The problem:
Every record below should be retyped exactly, and no picture should appear in the copy.

-- Given information follows --

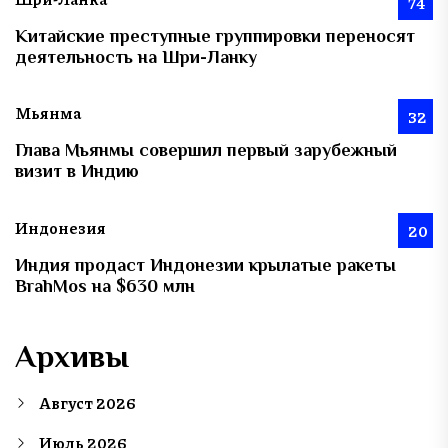
74
Китайские преступные группировки переносят
деятельность на Шри-Ланку
Мьянма
32
Глава Мьянмы совершил первый зарубежный
визит в Индию
Индонезия
20
Индия продаст Индонезии крылатые ракеты
BrahMos на $630 млн
Архивы
Август 2026
Июль 2026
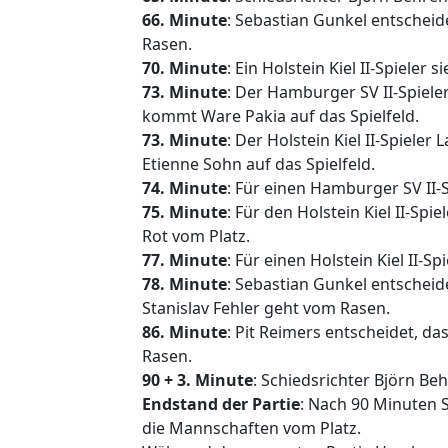
66. Minute
: Sebastian Gunkel entscheide
Rasen.
70. Minute
: Ein Holstein Kiel II-Spieler s
73. Minute
: Der Hamburger SV II-Spiele
kommt Ware Pakia auf das Spielfeld.
73. Minute
: Der Holstein Kiel II-Spiele
Etienne Sohn auf das Spielfeld.
74. Minute
: Für einen Hamburger SV II-S
75. Minute
: Für den Holstein Kiel II-Spi
Rot vom Platz.
77. Minute
: Für einen Holstein Kiel II-Sp
78. Minute
: Sebastian Gunkel entscheid
Stanislav Fehler geht vom Rasen.
86. Minute
: Pit Reimers entscheidet, da
Rasen.
90 + 3. Minute
: Schiedsrichter Björn Beh
Endstand der Partie
: Nach 90 Minuten S
die Mannschaften vom Platz.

-- Given information concluded --

Answer to the problem:
74
Китайские преступные группировки переносят
деятельность на Шри-Ланку
Мьянма
32
Глава Мьянмы совершил первый зарубежный
визит в Индию
Индонезия
20
Индия продаст Индонезии крылатые ракеты
BrahMos на $630 млн
Архивы
Август 2026
Июль 2026
66. Minute
: Sebastian Gunkel entscheide
Rasen.
70. Minute
: Ein Holstein Kiel II-Spieler s
73. Minute
: Der Hamburger SV II-Spiele
kommt Ware Pakia auf das Spielfeld.
73. Minute
: Der Holstein Kiel II-Spiele
Etienne Sohn auf das Spielfeld.
74. Minute
: Für einen Hamburger SV II-S
75. Minute
: Für den Holstein Kiel II-Spi
Rot vom Platz.
77. Minute
: Für einen Holstein Kiel II-Sp
78. Minute
: Sebastian Gunkel entscheid
Stanislav Fehler geht vom Rasen.
86. Minute
: Pit Reimers entscheidet, da
Rasen.
90 + 3. Minute
: Schiedsrichter Björn Beh
Endstand der Partie
: Nach 90 Minuten S
die Mannschaften vom Platz.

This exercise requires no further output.